Ничего не осталось, нет даже намека на то, что тут когда-то была большая деревня. Все забрал лес. На месте, где когда-то стояли дома, росли молодые сосны. Бывшие огороды густо заросли березняком, а на еле заметной дороге торчали молодые осинки.
Вот так. Ушел человек из деревни – не стало деревни. Все забрал, или возвратил себе, лес. От этой мысли стало еще горше.
В доме тихо. Слышно, как часы тикают, отмеряя прошедшее время. Я сижу перед ноутбуком и просматриваю исторические сайты. Наткнувшись на одну статью, я зачитался.
«Тема татаро-монгольского ига до сих пор вызывает много споров, рассуждений и версий. Было или не было в принципе, какую роль играли в нем русские князья, кто напал на Европу и зачем, как все закончилось? А было ли оно вообще, это иго?»
Хороший вопрос – подумал я. И, пропустив много «воды» в статье, начал читать гораздо ниже.

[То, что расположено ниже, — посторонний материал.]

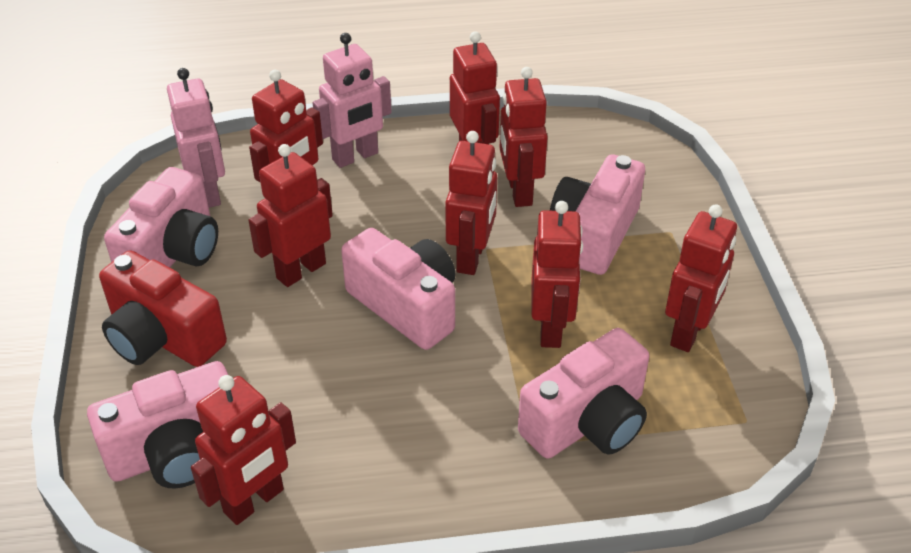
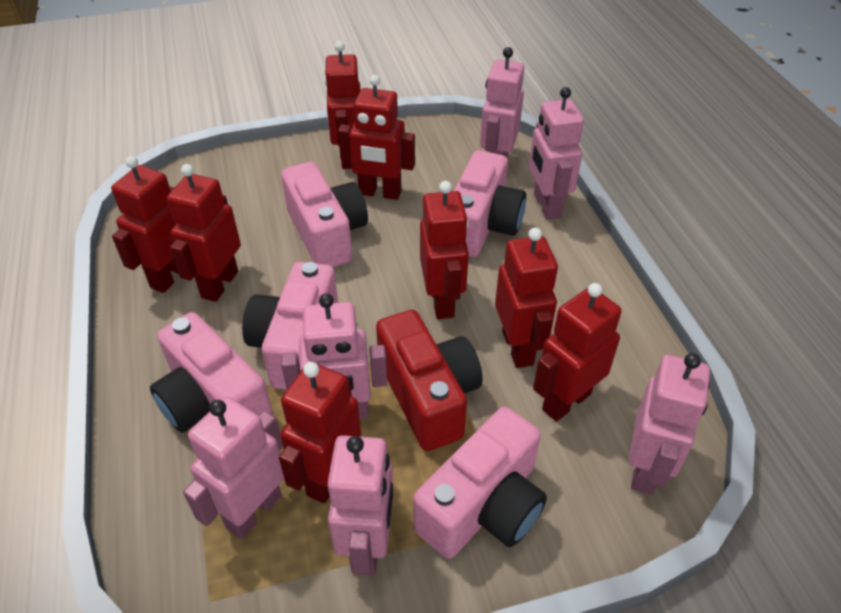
pink robot: [167,68,225,208] [313,33,392,168] = 2 -> [183,397,284,540] [281,293,387,418] [327,435,394,575] [480,47,524,157] [529,87,584,220] [628,353,710,495] = 6

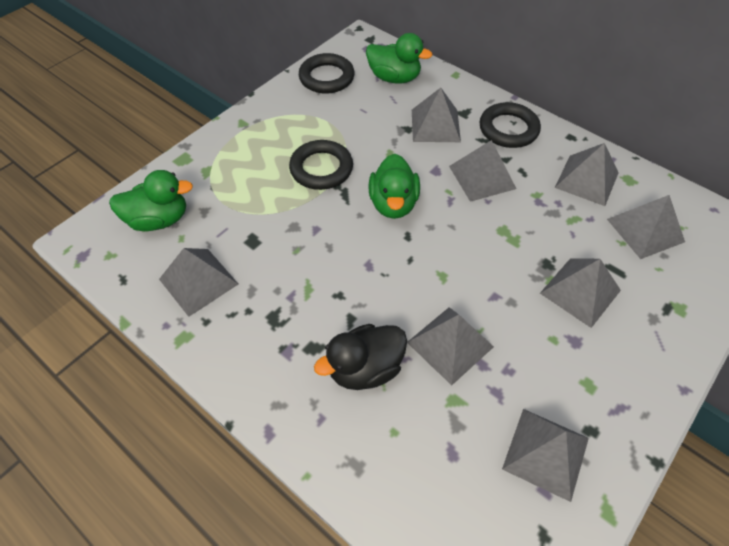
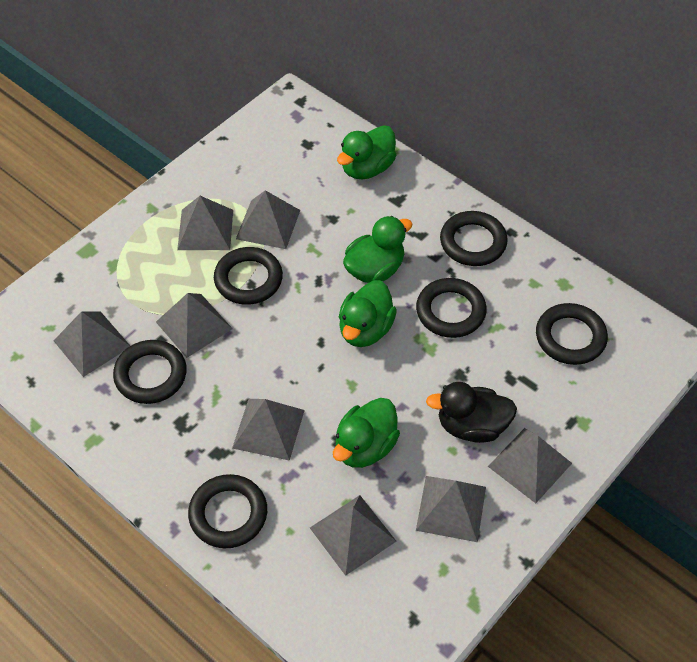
black ring: [289,140,353,190] [299,53,355,94] [480,102,541,148] = 3 -> [113,340,187,404] [188,474,267,548] [214,247,283,305] [416,278,487,338] [440,211,508,266] [536,303,608,365] = 6
green duck: [109,170,193,231] [366,33,432,83] [368,154,420,219] = 3 -> [333,398,400,468] [337,125,396,179] [339,280,397,347] [343,216,412,283] = 4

«Успехи кочевников ученые пытались объяснять и так, и сяк, но каждый раз выходило довольно смешно и нелепо. Хотя в конечном итоге всеми признается, что уровню организации монголов – от разведки до связи – могли бы позавидовать армии самых развитых государств вплоть до XX века».
Вот с этим я не согласен. Разведка – да, связь… может быть, но организация войск не лучше, чем у русских дружин. Сам видел.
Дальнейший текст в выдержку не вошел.